## Exercise aim
Match the word "lines". Return each line of the data below where it appears.

(Stored data)
☆ ☆ ☆ ☆

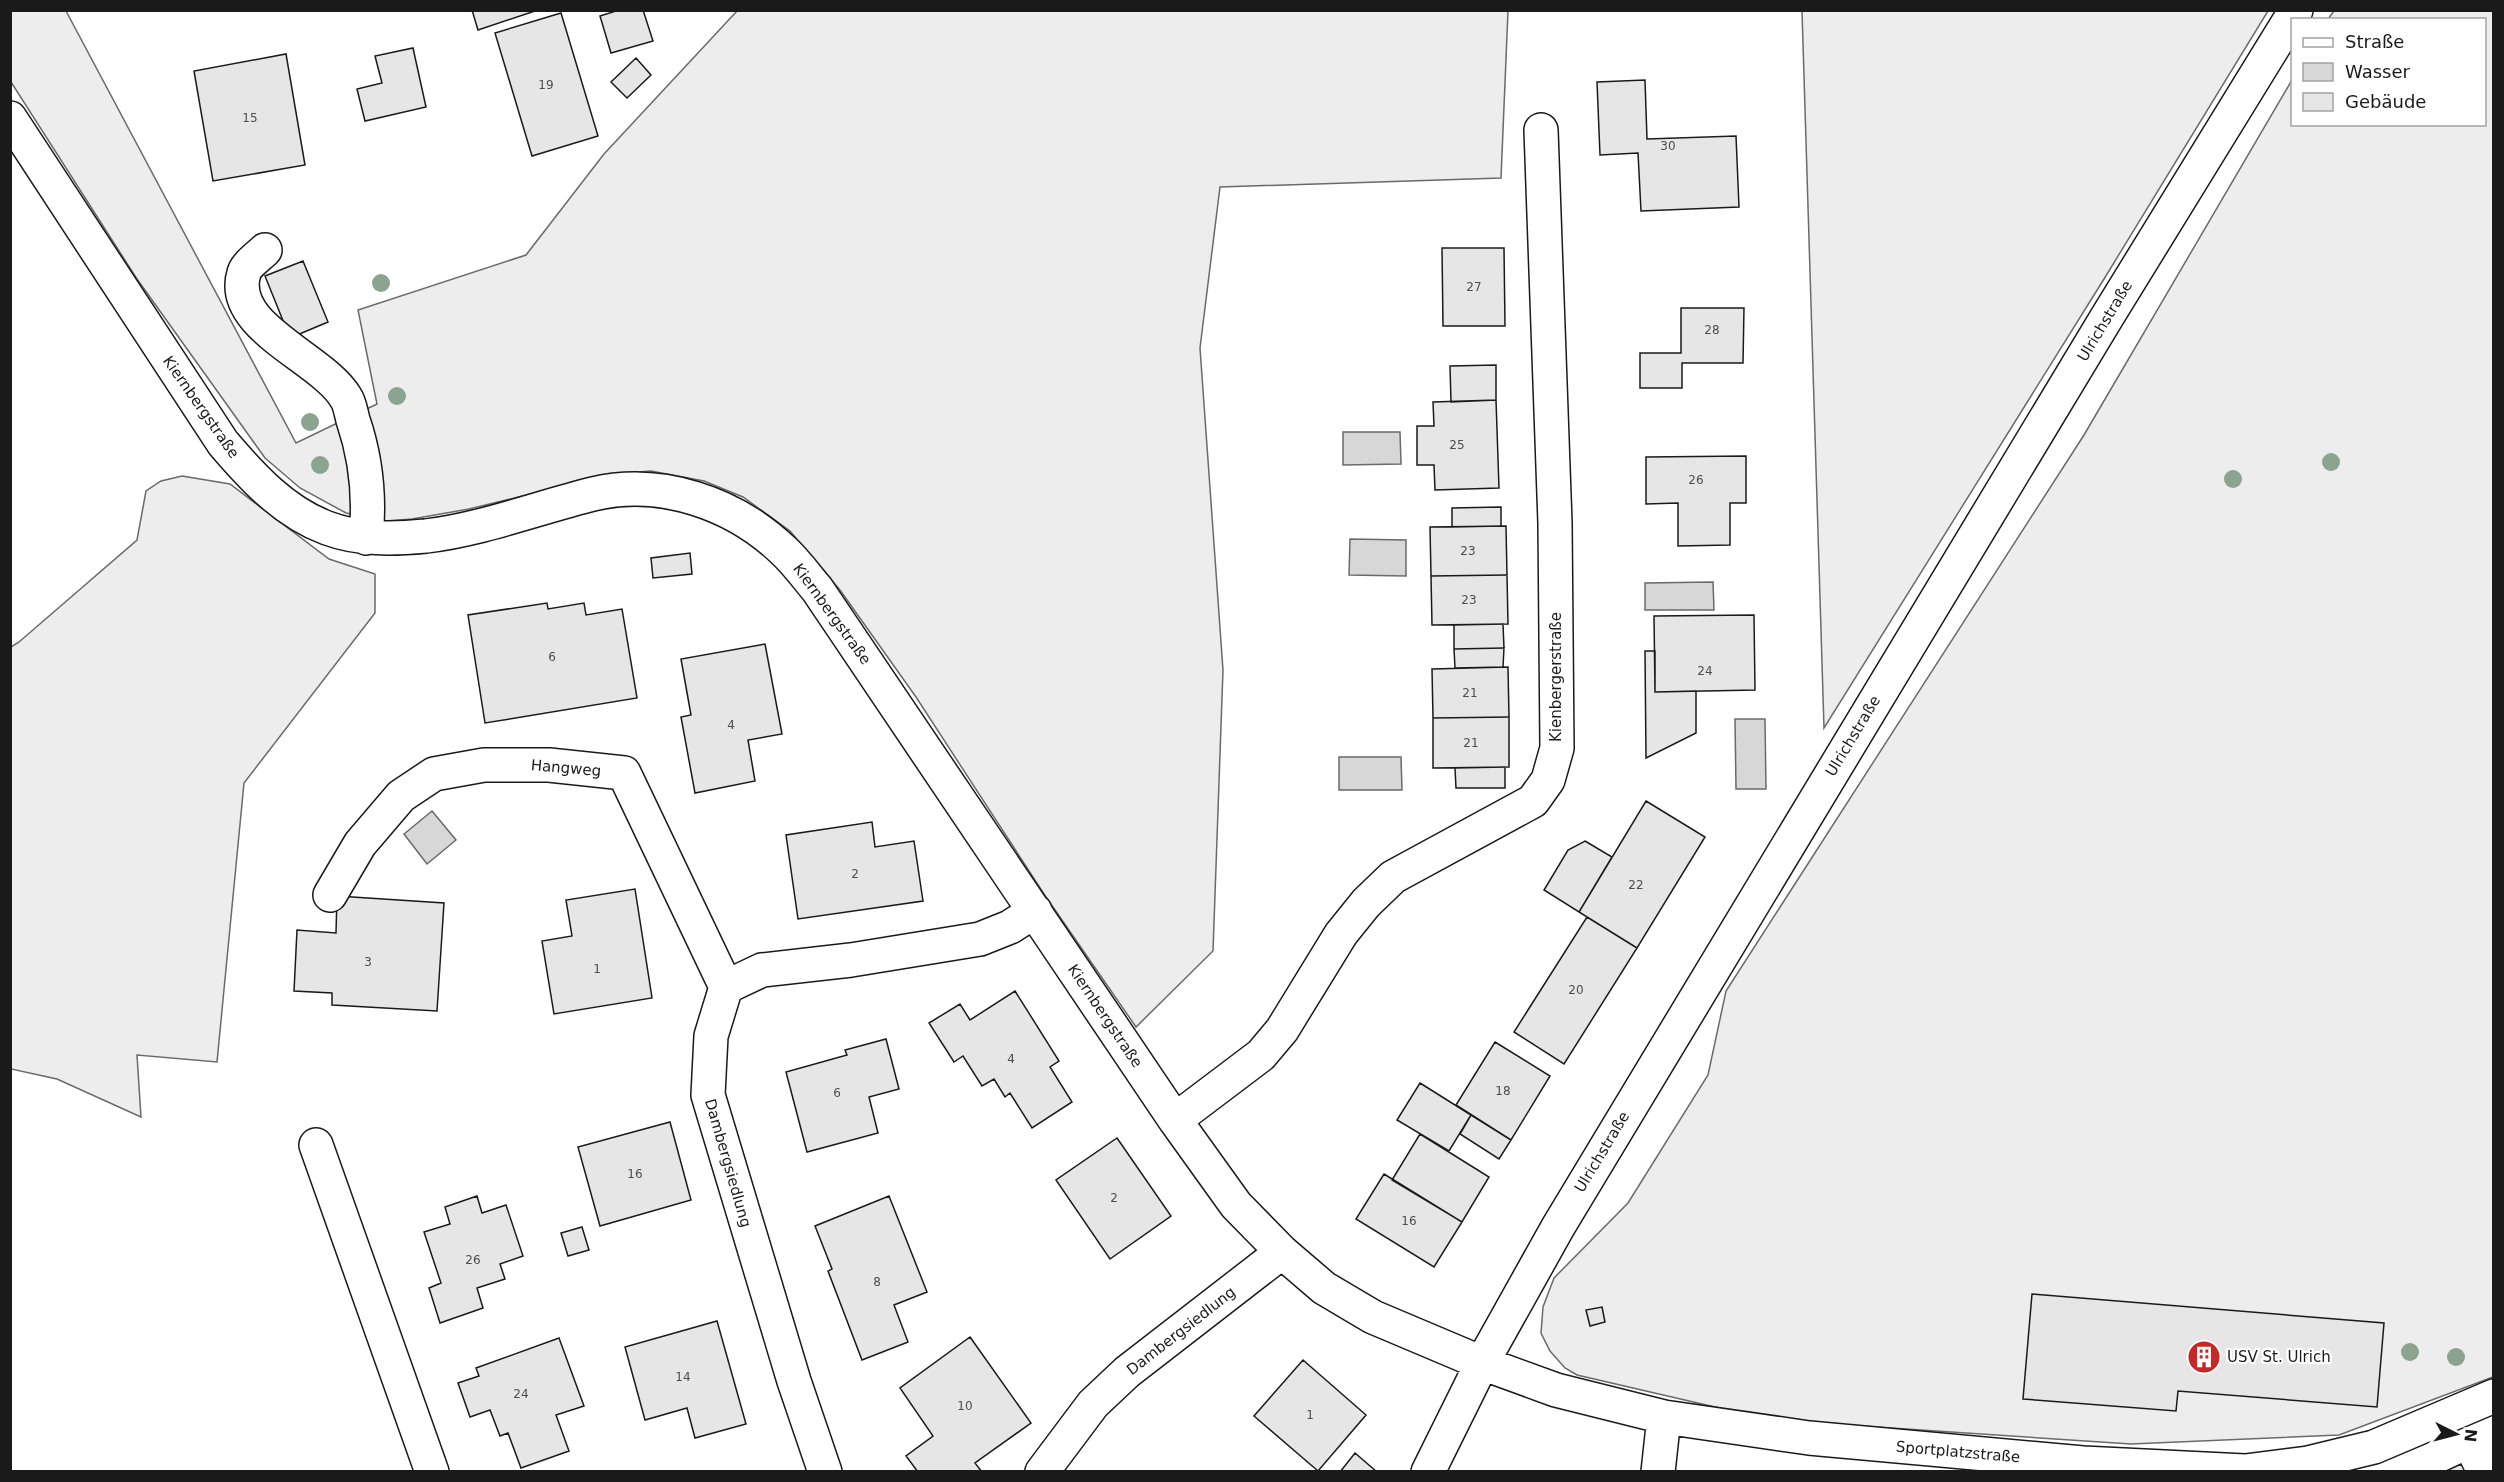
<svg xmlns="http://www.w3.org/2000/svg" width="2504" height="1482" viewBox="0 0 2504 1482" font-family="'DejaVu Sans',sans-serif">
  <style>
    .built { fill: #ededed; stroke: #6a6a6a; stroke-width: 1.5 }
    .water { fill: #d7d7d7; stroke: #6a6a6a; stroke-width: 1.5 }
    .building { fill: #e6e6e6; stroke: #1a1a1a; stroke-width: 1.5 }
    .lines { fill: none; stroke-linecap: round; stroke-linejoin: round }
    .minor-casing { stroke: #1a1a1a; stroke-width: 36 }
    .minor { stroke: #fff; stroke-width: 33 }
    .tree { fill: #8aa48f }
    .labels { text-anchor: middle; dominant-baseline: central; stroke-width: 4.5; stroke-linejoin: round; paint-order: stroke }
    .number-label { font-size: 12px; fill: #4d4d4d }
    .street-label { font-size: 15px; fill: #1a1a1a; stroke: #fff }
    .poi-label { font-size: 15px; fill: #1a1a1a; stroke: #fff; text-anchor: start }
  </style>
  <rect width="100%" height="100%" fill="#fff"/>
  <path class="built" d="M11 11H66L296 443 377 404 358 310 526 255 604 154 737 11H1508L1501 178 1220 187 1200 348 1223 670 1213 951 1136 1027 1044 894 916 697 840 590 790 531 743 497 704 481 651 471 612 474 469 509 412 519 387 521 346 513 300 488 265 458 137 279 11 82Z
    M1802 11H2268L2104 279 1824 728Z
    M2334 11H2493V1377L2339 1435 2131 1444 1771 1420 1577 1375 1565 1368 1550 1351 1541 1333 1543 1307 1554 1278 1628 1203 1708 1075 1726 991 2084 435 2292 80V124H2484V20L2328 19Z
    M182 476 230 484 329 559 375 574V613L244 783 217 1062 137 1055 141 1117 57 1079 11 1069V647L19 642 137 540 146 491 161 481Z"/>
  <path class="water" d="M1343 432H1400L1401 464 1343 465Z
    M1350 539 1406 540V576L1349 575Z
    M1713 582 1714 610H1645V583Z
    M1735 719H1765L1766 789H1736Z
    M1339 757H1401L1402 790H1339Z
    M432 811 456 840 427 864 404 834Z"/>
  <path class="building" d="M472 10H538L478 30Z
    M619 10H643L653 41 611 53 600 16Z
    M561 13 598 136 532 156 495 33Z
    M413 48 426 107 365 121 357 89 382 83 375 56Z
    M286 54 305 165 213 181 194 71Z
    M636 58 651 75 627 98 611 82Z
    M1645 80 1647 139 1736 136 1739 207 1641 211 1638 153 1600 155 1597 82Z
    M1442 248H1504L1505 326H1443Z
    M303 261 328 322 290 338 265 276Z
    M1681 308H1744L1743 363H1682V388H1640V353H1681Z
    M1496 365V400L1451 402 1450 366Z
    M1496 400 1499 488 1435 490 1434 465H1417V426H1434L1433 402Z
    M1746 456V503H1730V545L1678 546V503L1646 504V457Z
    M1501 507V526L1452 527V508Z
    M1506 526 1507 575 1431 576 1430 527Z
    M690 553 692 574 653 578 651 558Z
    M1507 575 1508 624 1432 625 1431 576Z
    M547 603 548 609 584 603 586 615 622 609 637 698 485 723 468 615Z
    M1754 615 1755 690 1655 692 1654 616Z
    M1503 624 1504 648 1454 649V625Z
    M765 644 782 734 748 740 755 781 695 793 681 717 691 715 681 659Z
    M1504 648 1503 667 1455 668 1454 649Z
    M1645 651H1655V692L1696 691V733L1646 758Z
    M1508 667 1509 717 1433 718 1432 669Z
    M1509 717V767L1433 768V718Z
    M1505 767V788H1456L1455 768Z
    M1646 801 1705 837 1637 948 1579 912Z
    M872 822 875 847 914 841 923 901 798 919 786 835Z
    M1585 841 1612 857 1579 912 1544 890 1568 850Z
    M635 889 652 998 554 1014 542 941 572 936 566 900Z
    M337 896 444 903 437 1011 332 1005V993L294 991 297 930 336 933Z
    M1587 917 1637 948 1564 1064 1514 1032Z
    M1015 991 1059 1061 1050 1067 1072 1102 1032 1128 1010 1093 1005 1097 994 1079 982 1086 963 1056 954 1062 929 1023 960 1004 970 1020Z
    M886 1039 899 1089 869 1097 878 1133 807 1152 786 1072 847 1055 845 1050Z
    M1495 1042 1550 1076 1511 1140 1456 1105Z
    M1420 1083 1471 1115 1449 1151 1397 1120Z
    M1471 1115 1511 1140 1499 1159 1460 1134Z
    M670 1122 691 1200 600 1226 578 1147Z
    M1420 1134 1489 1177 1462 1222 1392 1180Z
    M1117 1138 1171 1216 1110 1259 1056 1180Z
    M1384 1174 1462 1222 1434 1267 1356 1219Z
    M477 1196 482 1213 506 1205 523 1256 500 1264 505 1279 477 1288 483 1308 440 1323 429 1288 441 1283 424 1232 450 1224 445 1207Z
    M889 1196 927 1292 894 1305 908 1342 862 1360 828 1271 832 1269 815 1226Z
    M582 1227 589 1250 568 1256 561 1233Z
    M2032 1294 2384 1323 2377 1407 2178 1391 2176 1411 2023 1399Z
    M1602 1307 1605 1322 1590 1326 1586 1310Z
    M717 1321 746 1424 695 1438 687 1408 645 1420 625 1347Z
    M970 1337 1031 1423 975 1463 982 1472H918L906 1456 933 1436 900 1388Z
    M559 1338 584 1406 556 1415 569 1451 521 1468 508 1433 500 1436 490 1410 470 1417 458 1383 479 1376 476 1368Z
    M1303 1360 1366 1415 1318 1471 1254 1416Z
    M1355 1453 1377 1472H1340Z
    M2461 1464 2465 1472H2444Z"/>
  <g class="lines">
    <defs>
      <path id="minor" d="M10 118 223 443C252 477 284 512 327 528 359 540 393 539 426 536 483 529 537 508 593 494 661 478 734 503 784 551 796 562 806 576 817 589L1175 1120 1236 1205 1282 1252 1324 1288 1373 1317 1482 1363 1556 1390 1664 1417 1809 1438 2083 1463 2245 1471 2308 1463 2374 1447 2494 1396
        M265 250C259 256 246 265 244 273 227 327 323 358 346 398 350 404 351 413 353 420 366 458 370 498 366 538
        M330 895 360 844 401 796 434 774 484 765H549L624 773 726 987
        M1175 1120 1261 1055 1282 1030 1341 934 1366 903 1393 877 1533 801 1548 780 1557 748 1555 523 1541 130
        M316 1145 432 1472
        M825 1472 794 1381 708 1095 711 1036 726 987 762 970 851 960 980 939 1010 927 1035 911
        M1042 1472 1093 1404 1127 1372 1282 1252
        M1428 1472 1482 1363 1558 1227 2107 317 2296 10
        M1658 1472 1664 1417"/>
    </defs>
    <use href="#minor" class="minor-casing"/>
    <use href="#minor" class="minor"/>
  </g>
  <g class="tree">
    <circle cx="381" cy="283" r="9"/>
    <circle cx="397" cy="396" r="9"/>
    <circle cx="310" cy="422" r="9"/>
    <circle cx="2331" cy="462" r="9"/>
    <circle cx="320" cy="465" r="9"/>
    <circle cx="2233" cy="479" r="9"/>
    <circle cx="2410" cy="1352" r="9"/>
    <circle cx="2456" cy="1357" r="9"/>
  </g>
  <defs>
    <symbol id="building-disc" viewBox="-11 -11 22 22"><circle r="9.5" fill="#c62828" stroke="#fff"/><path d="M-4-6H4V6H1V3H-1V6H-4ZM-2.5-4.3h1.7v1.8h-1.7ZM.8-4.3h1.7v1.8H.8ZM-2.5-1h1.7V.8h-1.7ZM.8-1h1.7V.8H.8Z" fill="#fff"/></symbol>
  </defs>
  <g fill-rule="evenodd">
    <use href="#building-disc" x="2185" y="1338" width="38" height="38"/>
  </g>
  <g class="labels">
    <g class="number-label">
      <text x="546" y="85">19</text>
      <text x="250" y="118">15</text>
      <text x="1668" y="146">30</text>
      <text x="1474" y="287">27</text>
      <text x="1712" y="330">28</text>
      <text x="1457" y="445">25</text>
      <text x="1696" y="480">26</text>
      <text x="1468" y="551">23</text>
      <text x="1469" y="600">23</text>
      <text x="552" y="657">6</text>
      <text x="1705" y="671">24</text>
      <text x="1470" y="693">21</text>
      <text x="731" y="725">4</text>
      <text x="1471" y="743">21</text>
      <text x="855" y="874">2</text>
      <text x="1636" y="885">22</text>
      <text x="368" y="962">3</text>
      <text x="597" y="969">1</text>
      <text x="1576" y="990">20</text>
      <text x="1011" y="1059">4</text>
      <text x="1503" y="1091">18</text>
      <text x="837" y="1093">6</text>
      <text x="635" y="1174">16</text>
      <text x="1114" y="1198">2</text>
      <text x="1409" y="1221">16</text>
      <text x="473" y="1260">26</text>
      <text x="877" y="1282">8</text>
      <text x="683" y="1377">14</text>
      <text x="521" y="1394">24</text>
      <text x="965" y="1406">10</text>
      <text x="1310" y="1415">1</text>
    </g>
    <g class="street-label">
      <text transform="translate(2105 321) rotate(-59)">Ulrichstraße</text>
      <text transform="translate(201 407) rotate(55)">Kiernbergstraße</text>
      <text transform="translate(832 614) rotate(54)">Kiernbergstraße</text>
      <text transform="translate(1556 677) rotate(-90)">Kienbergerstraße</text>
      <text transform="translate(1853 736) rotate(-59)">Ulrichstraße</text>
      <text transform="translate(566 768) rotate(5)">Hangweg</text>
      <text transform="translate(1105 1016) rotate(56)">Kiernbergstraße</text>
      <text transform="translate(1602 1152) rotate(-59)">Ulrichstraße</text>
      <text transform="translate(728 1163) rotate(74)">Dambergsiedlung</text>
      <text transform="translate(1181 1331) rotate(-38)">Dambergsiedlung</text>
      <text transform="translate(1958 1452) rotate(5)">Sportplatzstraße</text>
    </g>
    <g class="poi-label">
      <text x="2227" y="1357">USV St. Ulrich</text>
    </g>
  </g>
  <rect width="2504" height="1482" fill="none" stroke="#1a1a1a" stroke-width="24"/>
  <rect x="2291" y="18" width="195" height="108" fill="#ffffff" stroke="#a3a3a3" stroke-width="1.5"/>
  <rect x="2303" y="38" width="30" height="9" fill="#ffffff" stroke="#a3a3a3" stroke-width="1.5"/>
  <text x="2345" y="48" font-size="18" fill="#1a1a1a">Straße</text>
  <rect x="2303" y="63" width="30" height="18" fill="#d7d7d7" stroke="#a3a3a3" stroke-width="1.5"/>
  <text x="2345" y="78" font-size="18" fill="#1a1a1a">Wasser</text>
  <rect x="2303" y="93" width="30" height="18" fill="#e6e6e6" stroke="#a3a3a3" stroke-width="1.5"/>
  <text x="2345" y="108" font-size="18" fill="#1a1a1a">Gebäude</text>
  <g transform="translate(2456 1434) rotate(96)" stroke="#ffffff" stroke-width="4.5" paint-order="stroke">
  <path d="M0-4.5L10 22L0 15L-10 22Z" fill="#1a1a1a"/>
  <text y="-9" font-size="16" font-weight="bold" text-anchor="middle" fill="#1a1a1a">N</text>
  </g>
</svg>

☆ ☆ ☆ ☆

## Task output
    .lines { fill: none; stroke-linecap: round; stroke-linejoin: round }
  <g class="lines">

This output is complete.